Birkaç saniye de olsa ondan ayrılıp tişörtünü çıkarmasına izin verirken teninin sıcaklığını hissedememenin tenindeki azabını duydu Doruk. Asiye elindeki tişörtü yere atıp tekrar kendisine döndükten sonra yüzyıllardır hasretmiş gibi birleştirdi dudaklarını. Onu içine çekmek, kendine saklamak ister gibiydi öpüşleri.

Asiye'yi ani bir hareketle altına aldığında inip kalkan göğüslerine ve yüzüne dağılan saçlarına baktı hayranlık dolu gözleriyle.

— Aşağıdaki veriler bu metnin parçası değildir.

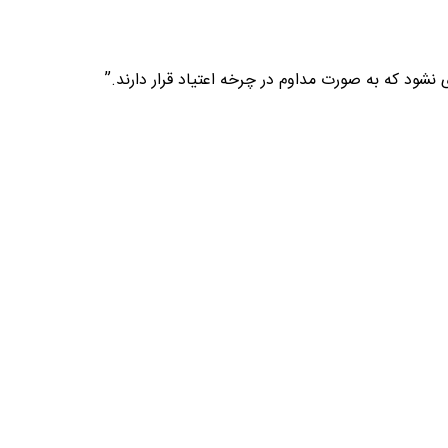
ود که به صورت مداوم در چرخه اعتیاد قرار دارند.”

Saçlarını kibar hareketlerle yüzünden çektikten sonra eğilip bir öpücük bıraktı kendine has kokusunu saklayan gerdanına.

Elini, onun eline kenetledikten sonra başının yanına çıkardı ellerini ve sutyeninden taşan göğüslerinin üstüne bir öpücük bıraktı. Üzerinde yükseldikten sonra kafasını boyun girintisine yerleştirdi ve içine doldurduğu nefesle kokusunu hediye etti kendine.

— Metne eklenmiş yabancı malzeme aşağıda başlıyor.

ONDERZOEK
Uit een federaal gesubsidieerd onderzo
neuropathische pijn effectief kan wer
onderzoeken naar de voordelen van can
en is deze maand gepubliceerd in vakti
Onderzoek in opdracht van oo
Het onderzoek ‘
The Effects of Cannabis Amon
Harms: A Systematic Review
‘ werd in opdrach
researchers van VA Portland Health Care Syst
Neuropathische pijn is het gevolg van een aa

Öpücüklerinin arasına küçük ısırıkları ve dil darbeleri karışırken dudakları arasından bir inleme kaçıran Asiye ile üstünde yükseldi. Gözleri buluşurken "Şş, sessiz ol güzelim." dedi. "Yan tarafta Rüya uyuyor. Sesimize uyanmasını istemeyiz, değil mi?"

Asiye ona gözlerini büyüterek bakarken güldü tepkisine. Bakışları tekrar buluştuğunda vücudunu terk eden tutku yine yüklenince sutyeninin askılarını indirdi hızla. Asiye yatakta belini hafifçe doğrultunca kopçasını da çözdü ve çıkartıp attı üzerinden.